**OBIETTIVO DELL'ESERCIZIO:** Trascrivi senza alcuna modifica il tratto delle voci che va dall'inizio fino alla riga contenente "patata tenía para convertirla en la", compresa quest'ultima.
== == ==
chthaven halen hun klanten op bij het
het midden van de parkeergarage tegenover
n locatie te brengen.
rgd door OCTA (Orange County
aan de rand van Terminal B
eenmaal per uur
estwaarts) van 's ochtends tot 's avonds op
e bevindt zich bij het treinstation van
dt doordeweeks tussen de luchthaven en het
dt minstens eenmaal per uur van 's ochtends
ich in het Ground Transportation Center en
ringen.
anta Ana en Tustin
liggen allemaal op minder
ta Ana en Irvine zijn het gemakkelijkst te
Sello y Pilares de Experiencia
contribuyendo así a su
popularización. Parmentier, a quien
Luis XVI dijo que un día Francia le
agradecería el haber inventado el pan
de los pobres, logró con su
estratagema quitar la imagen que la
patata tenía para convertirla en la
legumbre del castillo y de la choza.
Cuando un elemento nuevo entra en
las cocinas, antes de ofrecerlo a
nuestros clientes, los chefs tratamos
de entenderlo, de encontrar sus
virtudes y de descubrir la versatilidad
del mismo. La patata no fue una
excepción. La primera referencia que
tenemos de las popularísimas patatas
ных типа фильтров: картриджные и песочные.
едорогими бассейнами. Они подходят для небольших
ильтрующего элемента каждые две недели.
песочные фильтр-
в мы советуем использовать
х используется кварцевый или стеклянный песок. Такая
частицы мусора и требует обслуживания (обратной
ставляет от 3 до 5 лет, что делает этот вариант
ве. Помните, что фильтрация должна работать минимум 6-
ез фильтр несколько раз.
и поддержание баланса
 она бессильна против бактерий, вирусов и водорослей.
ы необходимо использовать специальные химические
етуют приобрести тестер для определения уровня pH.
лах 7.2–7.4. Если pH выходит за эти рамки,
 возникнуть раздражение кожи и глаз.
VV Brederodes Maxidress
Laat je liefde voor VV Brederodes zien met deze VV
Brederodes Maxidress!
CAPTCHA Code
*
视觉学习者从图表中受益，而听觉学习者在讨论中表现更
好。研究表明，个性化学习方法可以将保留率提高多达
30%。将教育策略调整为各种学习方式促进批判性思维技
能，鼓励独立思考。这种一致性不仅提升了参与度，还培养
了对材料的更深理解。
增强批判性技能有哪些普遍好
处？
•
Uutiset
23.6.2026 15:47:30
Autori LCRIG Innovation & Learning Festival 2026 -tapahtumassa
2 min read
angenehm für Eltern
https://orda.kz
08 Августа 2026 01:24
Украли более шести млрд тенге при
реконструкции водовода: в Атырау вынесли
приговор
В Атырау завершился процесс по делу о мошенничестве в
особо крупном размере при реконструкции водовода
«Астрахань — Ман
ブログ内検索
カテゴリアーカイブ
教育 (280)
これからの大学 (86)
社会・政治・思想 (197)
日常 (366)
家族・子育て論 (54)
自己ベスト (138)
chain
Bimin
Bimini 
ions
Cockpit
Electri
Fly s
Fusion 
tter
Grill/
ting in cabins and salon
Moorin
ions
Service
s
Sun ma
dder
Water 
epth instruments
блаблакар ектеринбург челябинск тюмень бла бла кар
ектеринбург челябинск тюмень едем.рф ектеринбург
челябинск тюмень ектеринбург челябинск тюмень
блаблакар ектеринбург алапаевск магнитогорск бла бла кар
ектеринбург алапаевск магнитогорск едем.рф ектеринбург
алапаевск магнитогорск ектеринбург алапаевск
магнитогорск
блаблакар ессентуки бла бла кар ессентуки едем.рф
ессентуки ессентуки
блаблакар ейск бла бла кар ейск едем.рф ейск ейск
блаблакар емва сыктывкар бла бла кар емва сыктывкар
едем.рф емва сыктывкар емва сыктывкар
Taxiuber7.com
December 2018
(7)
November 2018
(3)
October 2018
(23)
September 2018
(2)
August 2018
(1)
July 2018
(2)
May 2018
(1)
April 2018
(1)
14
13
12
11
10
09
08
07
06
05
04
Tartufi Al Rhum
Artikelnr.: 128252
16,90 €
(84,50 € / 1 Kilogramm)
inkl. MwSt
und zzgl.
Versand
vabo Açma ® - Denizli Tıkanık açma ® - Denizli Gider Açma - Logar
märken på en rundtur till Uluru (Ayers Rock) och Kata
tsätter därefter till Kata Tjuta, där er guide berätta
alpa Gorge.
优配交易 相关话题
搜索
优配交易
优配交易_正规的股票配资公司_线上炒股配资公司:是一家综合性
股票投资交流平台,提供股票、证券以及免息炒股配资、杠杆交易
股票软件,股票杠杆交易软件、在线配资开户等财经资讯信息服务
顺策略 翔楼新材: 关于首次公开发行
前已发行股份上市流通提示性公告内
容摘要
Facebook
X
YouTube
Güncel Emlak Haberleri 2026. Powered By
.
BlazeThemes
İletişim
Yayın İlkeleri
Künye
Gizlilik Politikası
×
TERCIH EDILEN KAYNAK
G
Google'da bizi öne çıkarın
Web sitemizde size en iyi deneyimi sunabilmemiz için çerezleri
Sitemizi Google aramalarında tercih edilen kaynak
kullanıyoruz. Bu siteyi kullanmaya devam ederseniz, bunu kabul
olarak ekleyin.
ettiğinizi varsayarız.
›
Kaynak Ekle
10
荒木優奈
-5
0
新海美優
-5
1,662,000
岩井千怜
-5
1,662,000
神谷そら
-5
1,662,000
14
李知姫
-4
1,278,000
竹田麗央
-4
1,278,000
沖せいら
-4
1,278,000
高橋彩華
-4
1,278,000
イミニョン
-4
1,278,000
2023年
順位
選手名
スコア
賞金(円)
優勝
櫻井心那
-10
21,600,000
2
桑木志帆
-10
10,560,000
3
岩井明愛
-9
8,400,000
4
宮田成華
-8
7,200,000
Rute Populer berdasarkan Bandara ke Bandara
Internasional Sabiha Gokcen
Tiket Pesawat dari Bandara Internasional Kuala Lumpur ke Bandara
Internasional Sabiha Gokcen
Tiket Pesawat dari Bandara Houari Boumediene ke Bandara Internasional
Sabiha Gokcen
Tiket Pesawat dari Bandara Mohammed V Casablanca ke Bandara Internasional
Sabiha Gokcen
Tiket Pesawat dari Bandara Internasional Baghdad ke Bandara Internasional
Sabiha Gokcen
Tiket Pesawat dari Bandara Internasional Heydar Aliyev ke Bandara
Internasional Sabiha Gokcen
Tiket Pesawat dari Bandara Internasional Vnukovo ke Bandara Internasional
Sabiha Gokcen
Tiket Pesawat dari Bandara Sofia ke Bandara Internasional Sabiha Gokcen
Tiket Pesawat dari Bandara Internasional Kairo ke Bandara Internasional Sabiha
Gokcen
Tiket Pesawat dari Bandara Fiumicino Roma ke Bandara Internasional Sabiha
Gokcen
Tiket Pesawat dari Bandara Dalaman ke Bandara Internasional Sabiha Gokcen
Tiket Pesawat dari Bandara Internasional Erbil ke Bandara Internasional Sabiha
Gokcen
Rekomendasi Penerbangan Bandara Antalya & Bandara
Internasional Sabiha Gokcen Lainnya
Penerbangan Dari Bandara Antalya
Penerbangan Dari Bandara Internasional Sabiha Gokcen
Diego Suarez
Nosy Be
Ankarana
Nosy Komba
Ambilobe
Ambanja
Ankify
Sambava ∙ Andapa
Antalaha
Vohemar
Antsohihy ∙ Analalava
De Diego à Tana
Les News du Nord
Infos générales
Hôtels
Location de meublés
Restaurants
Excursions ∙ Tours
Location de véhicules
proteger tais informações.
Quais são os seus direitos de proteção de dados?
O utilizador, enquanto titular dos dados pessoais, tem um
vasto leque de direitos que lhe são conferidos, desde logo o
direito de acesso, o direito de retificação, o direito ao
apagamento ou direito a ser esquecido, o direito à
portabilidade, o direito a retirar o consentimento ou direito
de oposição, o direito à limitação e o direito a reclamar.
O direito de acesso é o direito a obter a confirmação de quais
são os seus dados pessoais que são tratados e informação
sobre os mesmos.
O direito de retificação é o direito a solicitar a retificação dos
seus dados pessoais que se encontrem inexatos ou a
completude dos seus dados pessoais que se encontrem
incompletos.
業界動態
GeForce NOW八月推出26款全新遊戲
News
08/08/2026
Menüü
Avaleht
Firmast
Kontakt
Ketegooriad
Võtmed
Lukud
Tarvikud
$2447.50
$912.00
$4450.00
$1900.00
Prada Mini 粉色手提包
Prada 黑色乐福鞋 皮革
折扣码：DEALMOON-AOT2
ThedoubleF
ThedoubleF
== == ==
**RISULTATO DELL'ESERCIZIO:**
chthaven halen hun klanten op bij het
het midden van de parkeergarage tegenover
n locatie te brengen.
rgd door OCTA (Orange County
aan de rand van Terminal B
eenmaal per uur
estwaarts) van 's ochtends tot 's avonds op
e bevindt zich bij het treinstation van
dt doordeweeks tussen de luchthaven en het
dt minstens eenmaal per uur van 's ochtends
ich in het Ground Transportation Center en
ringen.
anta Ana en Tustin
liggen allemaal op minder
ta Ana en Irvine zijn het gemakkelijkst te
Sello y Pilares de Experiencia
contribuyendo así a su
popularización. Parmentier, a quien
Luis XVI dijo que un día Francia le
agradecería el haber inventado el pan
de los pobres, logró con su
estratagema quitar la imagen que la
patata tenía para convertirla en la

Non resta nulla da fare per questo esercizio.